A Quick Mindfulness Technique to Detach from Gripping Thoughts & Feelings

A Quick Mindfulness Technique to Detach from Gripping Thoughts & Feelings

Thoughts and feelings – sometimes we can’t live with ‘em, and we definitely can’t live without ‘em.  So, when a particularly gripping thought or feeling just won’t leave you alone, here’s a quick mindfulness technique to help overcome its stronghold on you and your wellbeing.

Recognise: How do you detect what’s happening in your mind and your body?  Identifying specific feelings and bodily sensations often helps to contain them.  Can you name it to tame it?  Emotions also direct us to our needs, so recognising them when they arise is really useful.  If coming up with the right feeling word seems difficult, try classifying it into one of the 4 main feeling groups – is it glad, sad, mad, or scared?  What about feelings in the body – tightness, restlessness, tension, heat, numbness?  What is there for you to notice?

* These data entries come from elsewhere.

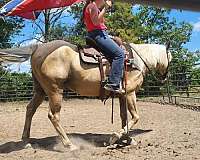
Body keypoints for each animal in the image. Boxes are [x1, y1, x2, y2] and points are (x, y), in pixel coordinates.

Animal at [0, 40, 172, 150]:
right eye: (170, 57)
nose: (165, 77)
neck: (136, 60)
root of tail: (37, 47)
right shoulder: (130, 94)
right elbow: (135, 117)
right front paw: (115, 137)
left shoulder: (122, 95)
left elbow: (124, 118)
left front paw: (127, 139)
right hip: (55, 90)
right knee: (53, 116)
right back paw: (69, 144)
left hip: (40, 91)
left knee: (30, 110)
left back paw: (26, 141)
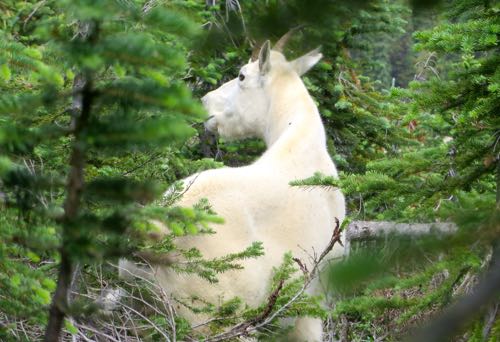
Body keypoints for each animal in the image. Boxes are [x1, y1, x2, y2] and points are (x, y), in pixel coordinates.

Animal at [123, 39, 346, 340]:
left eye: (241, 76)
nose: (205, 101)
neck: (300, 140)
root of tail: (159, 232)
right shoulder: (311, 301)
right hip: (215, 316)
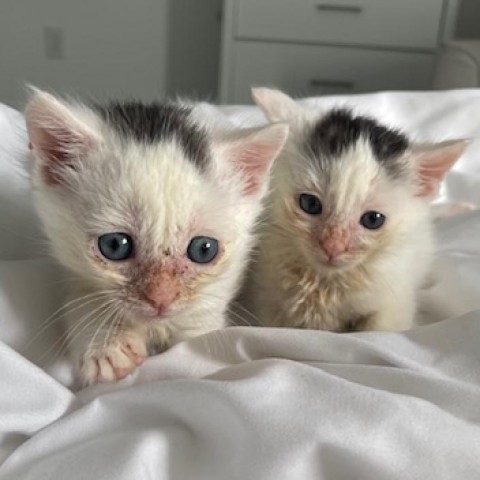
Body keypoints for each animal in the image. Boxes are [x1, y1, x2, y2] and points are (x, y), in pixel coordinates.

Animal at [244, 88, 468, 332]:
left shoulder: (395, 299)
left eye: (373, 219)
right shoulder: (264, 294)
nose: (332, 246)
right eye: (310, 204)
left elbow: (378, 329)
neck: (323, 283)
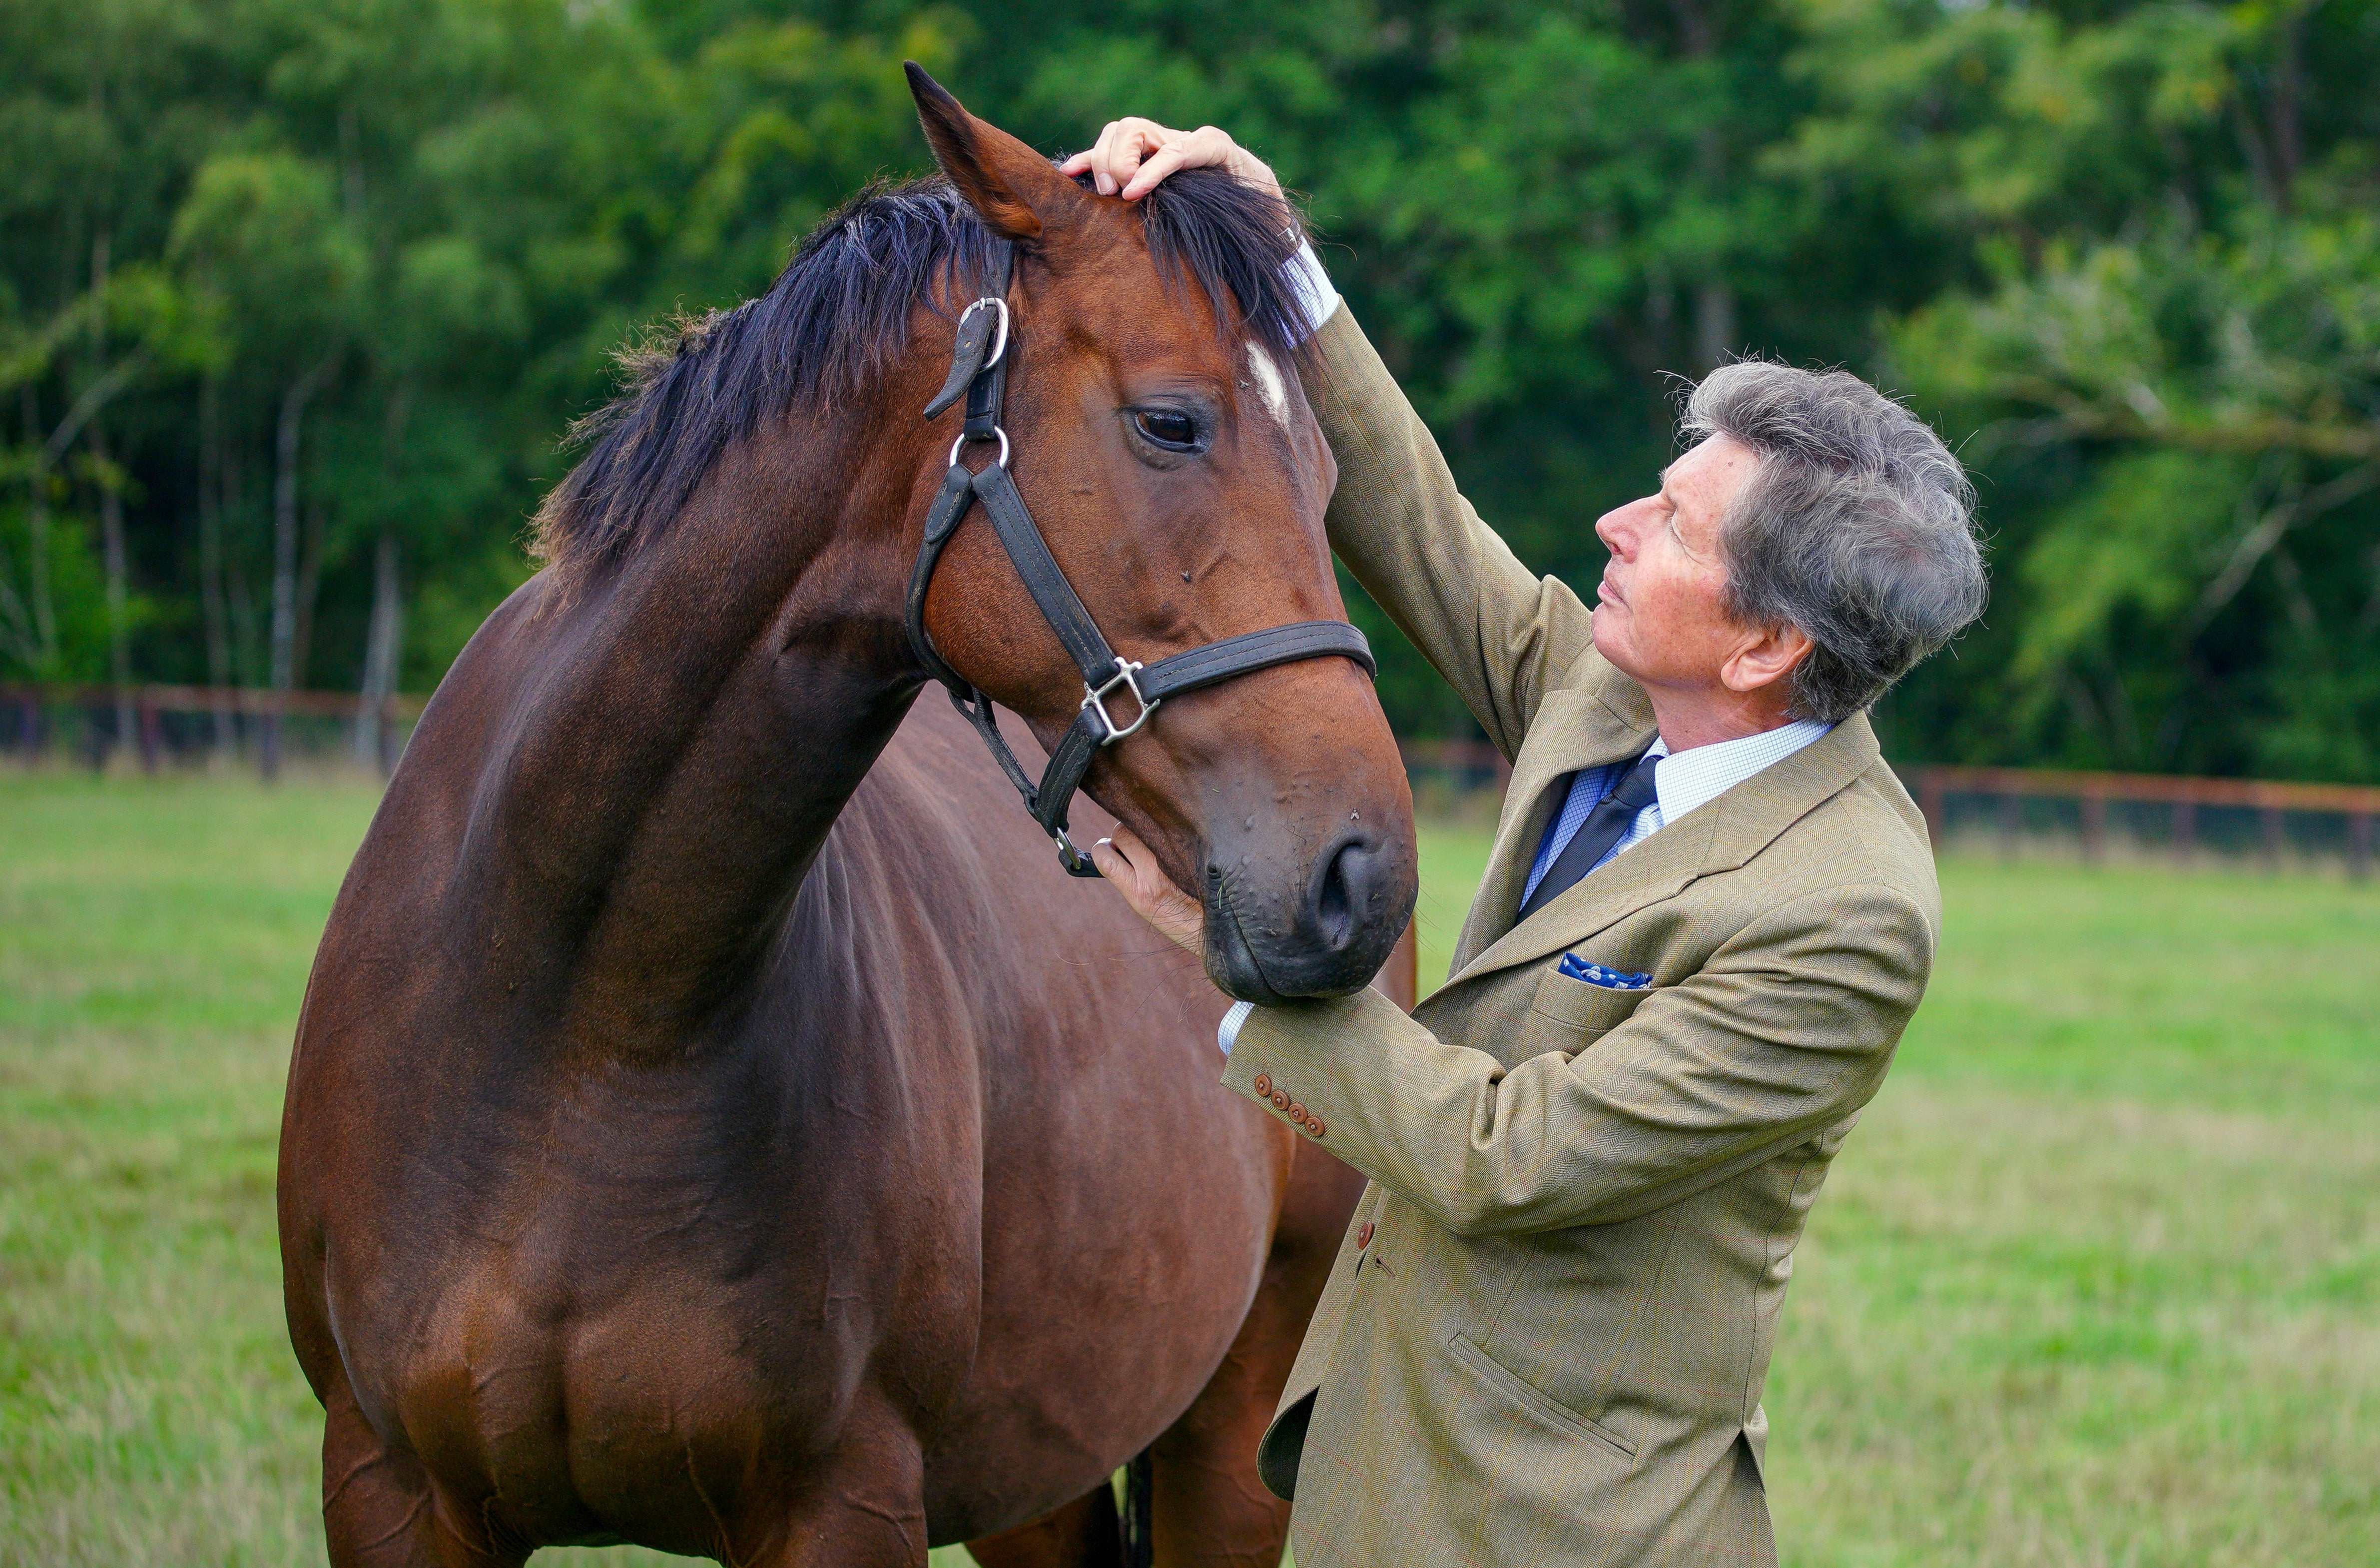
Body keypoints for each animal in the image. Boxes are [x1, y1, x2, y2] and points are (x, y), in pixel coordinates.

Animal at [278, 67, 1409, 1561]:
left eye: (1333, 478)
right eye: (1171, 421)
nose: (1362, 876)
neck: (584, 1020)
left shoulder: (842, 1504)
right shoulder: (391, 1485)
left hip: (1228, 1446)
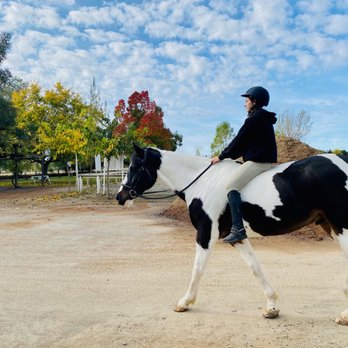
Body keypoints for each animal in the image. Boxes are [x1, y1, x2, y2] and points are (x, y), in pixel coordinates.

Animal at [116, 143, 348, 324]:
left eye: (134, 166)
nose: (120, 196)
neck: (202, 183)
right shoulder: (237, 238)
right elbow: (255, 267)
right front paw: (271, 307)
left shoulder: (205, 234)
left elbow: (197, 269)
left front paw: (184, 302)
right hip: (330, 226)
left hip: (341, 225)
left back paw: (344, 316)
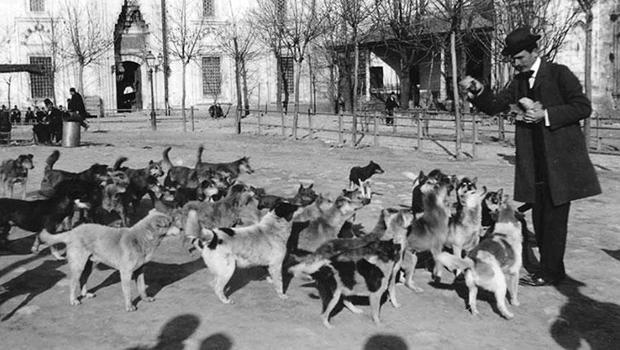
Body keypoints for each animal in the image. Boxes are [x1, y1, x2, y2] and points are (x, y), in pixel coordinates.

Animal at [39, 209, 177, 310]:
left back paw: (86, 294)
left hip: (90, 264)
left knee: (83, 279)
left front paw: (145, 299)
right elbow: (128, 292)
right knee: (73, 282)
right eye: (169, 223)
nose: (180, 229)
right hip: (79, 265)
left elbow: (142, 287)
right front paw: (129, 306)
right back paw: (73, 300)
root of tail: (72, 231)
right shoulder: (126, 273)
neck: (141, 238)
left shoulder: (140, 270)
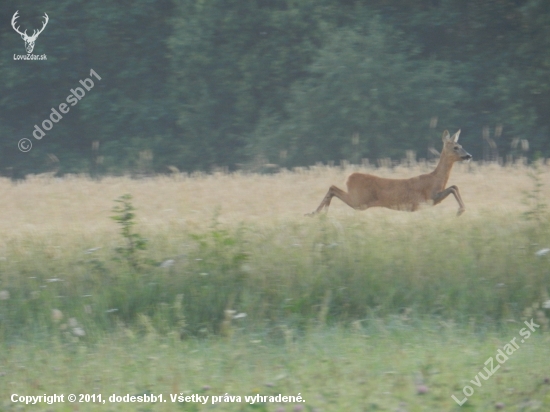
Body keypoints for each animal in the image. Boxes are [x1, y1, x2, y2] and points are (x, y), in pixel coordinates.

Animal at [310, 130, 474, 217]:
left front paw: (461, 210)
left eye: (461, 145)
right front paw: (460, 210)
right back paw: (316, 213)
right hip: (359, 200)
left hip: (358, 199)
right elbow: (453, 188)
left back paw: (318, 214)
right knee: (333, 188)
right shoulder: (429, 198)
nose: (469, 155)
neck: (436, 179)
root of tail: (349, 177)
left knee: (332, 188)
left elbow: (454, 186)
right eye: (456, 147)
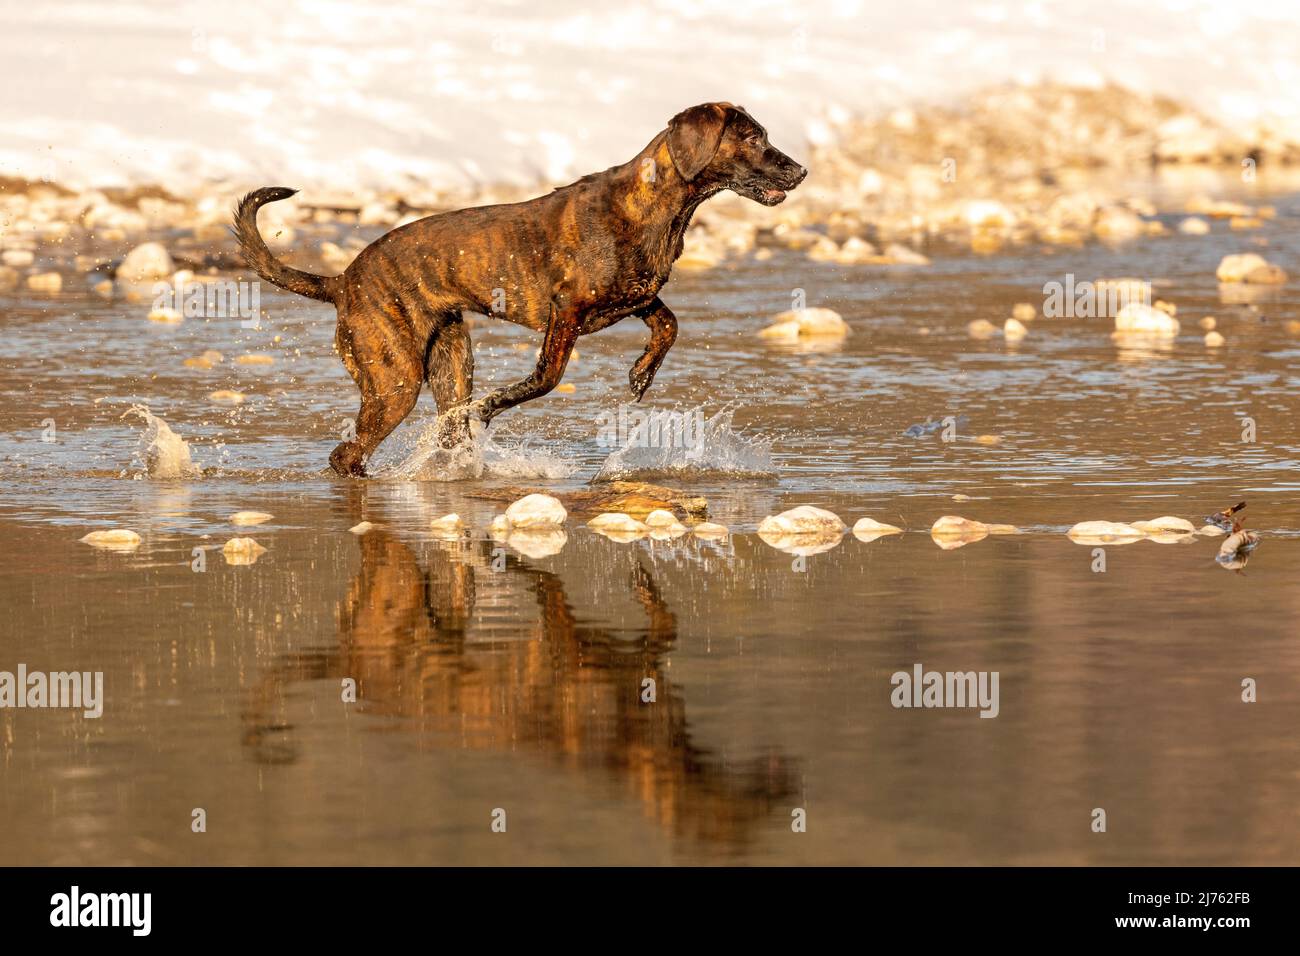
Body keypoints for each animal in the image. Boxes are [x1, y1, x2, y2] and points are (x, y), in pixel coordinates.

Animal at [232, 102, 800, 476]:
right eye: (753, 139)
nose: (801, 169)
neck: (658, 205)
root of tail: (342, 281)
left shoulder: (636, 298)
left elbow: (669, 323)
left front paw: (642, 373)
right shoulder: (565, 313)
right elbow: (545, 379)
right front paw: (492, 407)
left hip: (451, 362)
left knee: (443, 425)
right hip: (395, 381)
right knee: (346, 453)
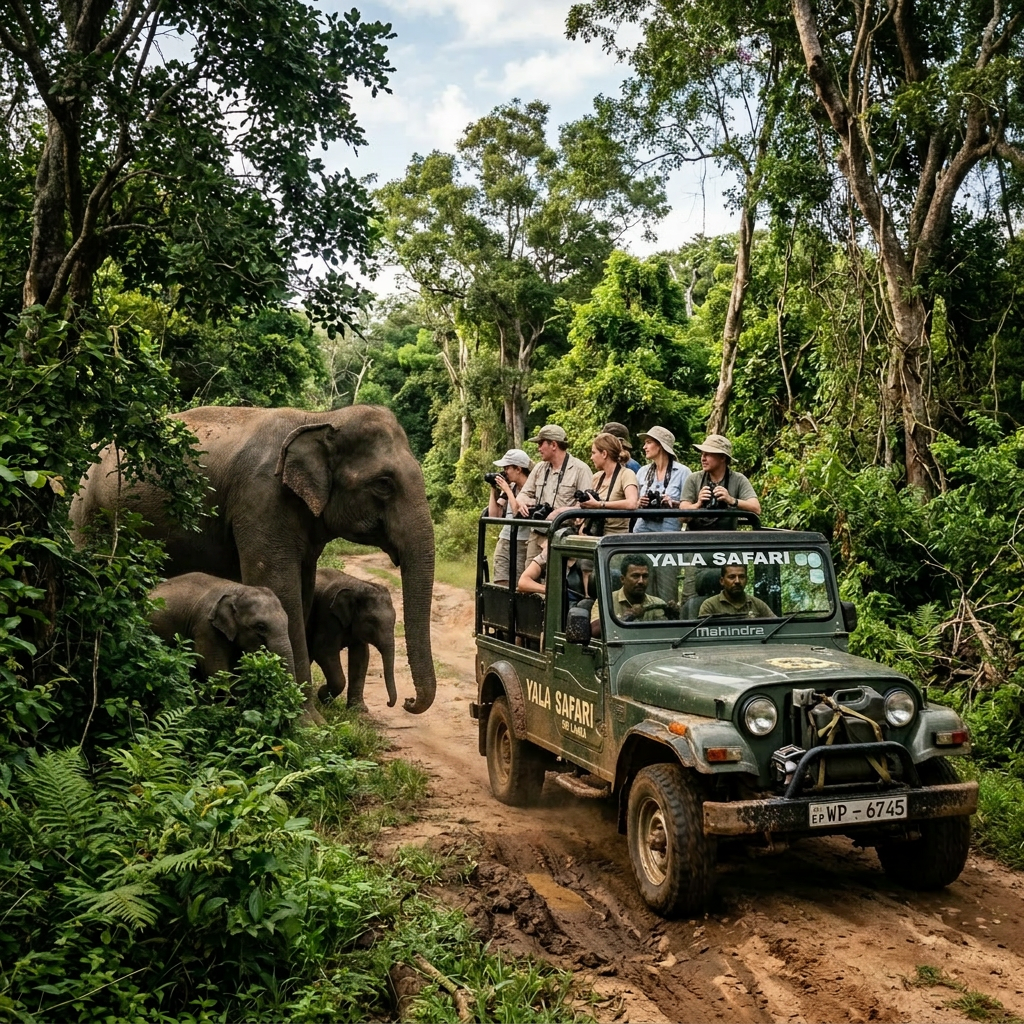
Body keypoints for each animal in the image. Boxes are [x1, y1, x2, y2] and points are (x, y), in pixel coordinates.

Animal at [308, 568, 397, 710]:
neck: (358, 585)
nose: (388, 703)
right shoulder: (327, 615)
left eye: (394, 620)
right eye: (371, 621)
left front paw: (358, 709)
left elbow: (361, 656)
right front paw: (323, 696)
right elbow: (323, 651)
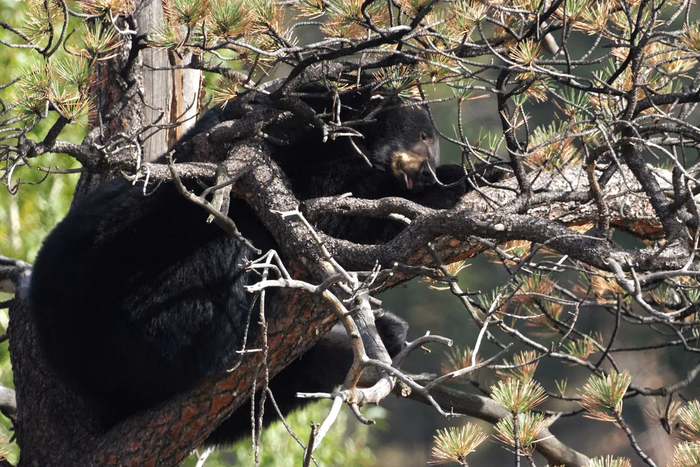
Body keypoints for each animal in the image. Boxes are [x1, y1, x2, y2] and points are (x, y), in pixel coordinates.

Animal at [27, 83, 476, 446]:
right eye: (425, 135)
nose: (427, 173)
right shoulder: (290, 151)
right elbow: (333, 214)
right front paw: (462, 179)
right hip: (133, 297)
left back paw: (380, 334)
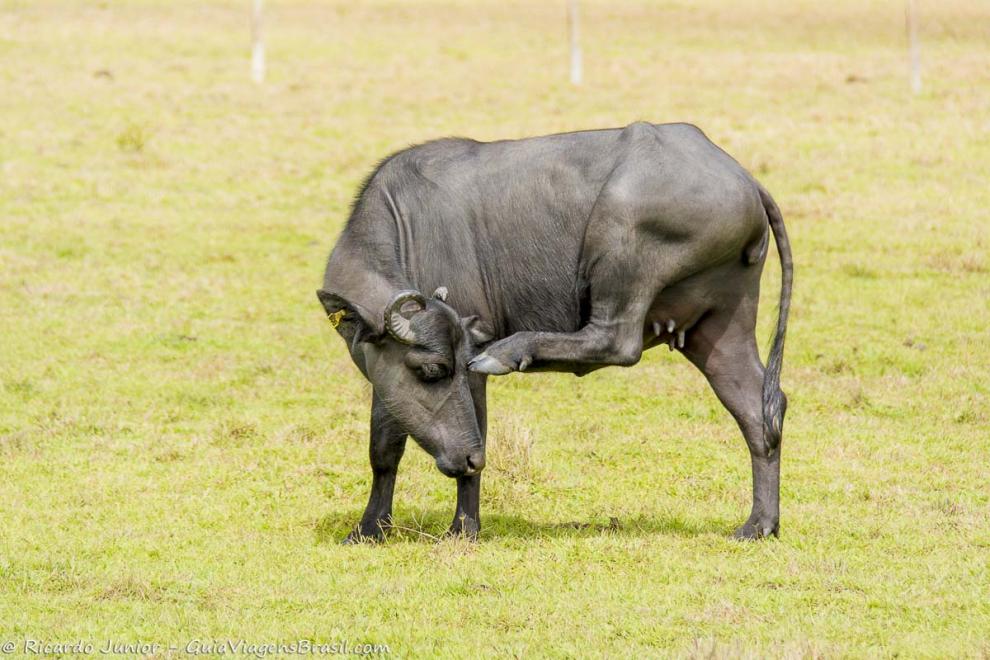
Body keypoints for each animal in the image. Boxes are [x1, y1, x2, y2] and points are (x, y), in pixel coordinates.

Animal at [322, 122, 796, 540]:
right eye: (432, 371)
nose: (469, 457)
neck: (406, 225)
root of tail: (744, 179)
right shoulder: (384, 374)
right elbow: (383, 449)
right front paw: (369, 529)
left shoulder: (469, 360)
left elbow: (476, 430)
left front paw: (463, 528)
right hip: (718, 325)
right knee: (759, 409)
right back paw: (759, 525)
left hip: (619, 241)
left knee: (617, 341)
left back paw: (512, 352)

Allow: So often we tend to resist thoughts and feelings, a process which serves to double the problem – Problem 1 is the feeling of anger and Problem 2 is the feeling of anger towards the anger and wishing it would just go away.  Dropping the push back against emotions that have already surfaced means letting go of Problem 2 so you can deal with Problem 1.  Can you give your feelings permission to exist, because, after all, they’re already there?

Investigate: Can you be curious about this feeling, rather than judgmental?  What does it want you to know?  If it had a voice, what would it say?  Is it a subtle feeling, or powerful?  Where does it live in your body?  Is it moving or shifting or staying put?  What does it need?  The ‘I’ can also mean turning to thoughts and feelings with open-minded Interest – meaning, what does it actually feel like to feel angry, or lonely, or joyful?

Non-identify: What would it be like to think of yourself, in the midst of a gripping thought or emotion, as someone experiencing anger, rather than as an angry person?  Or as someone exploring the worst-case scenario, instead of as a total pessimist?  When we let thoughts and feelings define us, we give them a lot of power.  Juicy thoughts and feelings like to stick around and nag us, but usually they’re not always there for 100% of our day – meaning they can and do come and go as transient and impermanent experiences.  So, the next time a particularly gripping thought or feeling grabs hold of you, how can you see it as something happening to you, rather than something that defines you?

When in doubt, just dance in the R-A-I-N.